I pursued, dimly aware of many eyes zeroing in on us from the bottom of the pit—like frenzied sharks in a pool already red with chum. My skin crawled. My chest hurt. It was hard to breathe, but I sucked up the pain and lunged past Killy, sword swinging. The blade slashed down through the man’s shoulder and chest like his muscles and bones were made of water. I did not expect so little resistance, and careened into him. He smelled like blood, raw meat—and he uttered one small grunt just before toppling backward, into the pit. In two pieces.

  “Crap,” I said, as his body landed on top of several creatures in the pit, all of whom had stopped eating and were standing very still, watching us. Silence descended. No one attacked the corpse, but several of those nearest bent to sniff carefully at it. Snarls rumbled from them. Howls. Chains strained against the wall.

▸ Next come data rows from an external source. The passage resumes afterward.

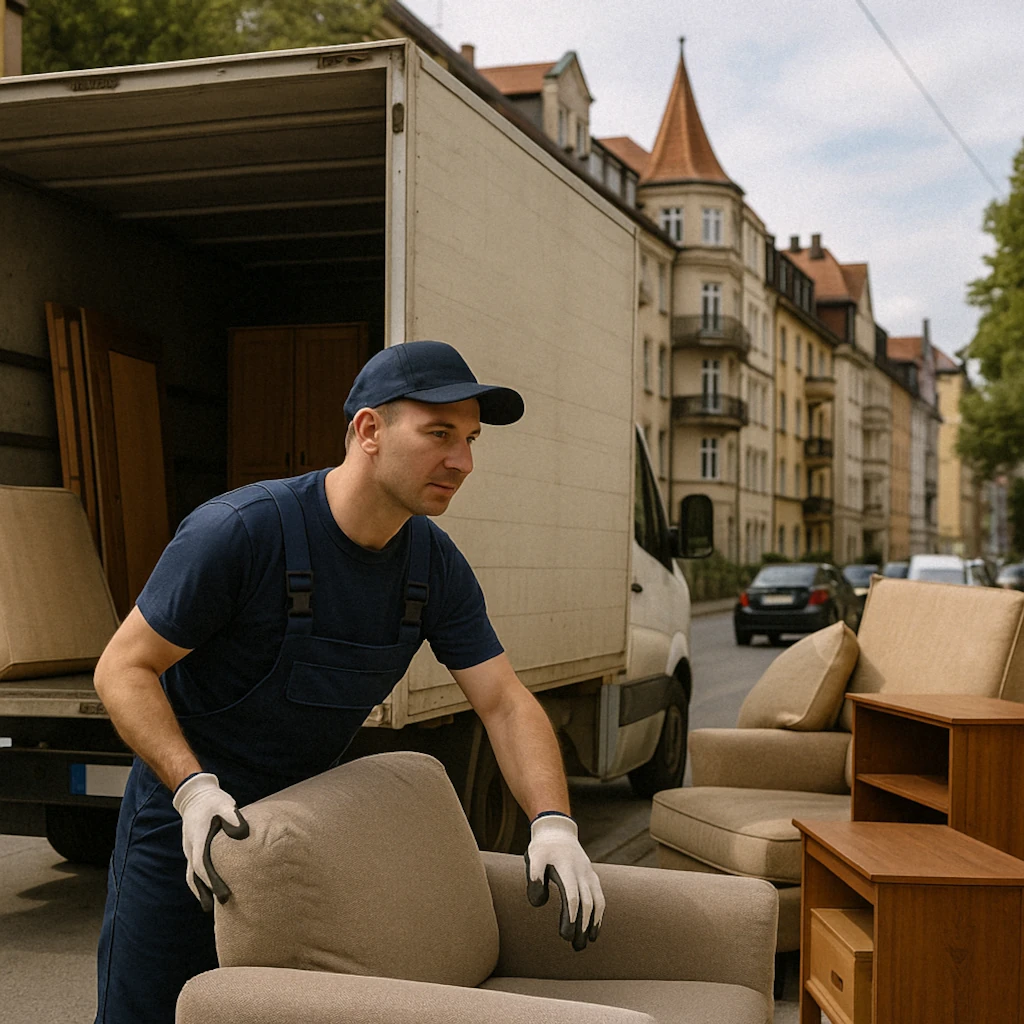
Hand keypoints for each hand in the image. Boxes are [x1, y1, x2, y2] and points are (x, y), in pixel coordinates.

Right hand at [172, 772, 248, 911]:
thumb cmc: (213, 800)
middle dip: (206, 892)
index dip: (212, 882)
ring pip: (192, 875)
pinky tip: (207, 889)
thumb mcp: (225, 804)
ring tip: (210, 906)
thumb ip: (233, 817)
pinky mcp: (192, 849)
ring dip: (200, 890)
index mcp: (198, 839)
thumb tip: (243, 833)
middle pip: (195, 876)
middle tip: (219, 907)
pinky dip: (199, 881)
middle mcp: (191, 848)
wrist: (195, 795)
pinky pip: (193, 870)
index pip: (203, 866)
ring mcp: (190, 849)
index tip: (223, 894)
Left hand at [524, 812, 604, 950]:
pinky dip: (600, 915)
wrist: (558, 831)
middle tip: (577, 947)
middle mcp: (582, 872)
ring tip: (588, 942)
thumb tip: (540, 903)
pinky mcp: (592, 877)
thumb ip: (534, 878)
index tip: (566, 935)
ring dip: (593, 923)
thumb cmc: (543, 849)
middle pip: (586, 903)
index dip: (571, 917)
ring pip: (597, 902)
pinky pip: (600, 898)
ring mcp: (589, 874)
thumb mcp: (533, 858)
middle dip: (583, 926)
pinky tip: (595, 930)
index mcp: (567, 868)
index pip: (572, 896)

  I turned quickly. Killy was trying to drag Father Lawrence back to the door, which looked a little like Thum belina wrestling with a grizzly bear. He was not fighting her, but there was a wild look in both eyes that made me want to warn her off. Instead, I took two long strides and set the sword tip against Father Lawrence’s chains. The links split. He shrugged free and rolled to his feet in one blindingly quick movement.

  Below, in the pit, the ice walls cracked.

  “Run,” I snapped.

  Father Lawrence lunged toward Killy—with such aggression that for one moment I thought he might hurt her. Instead, he threw the small woman over his shoulder and ran—hunched over, almost on all fours—her small body flopping awkwardly. No way I could keep pace. I glanced over my shoulder and found dark-robed bodies scrambling up a coiled path that had been carved into the side of the pit. More men than I could count, an overkill of bodies, arms pressed to their sides so that their odd, leaning posture and raging mouths reminded me again of torpedoes and piranhas, or sharks on two feet.

  I did not run. I braced myself, digging in my heels, the sword burning with light. Men with stolen lives, I told myself. Have mercy.

  Have mercy and kill them fast, my mother would have said, and I swung the blade like a baseball bat at the first wave of snarling men who rushed me. Bone cracked, blood spraying across my face as the sword sliced straight through flesh with a sweet, humming hiss. Howls vibrated in my ears, sharp teeth flashing. I smelled raw meat.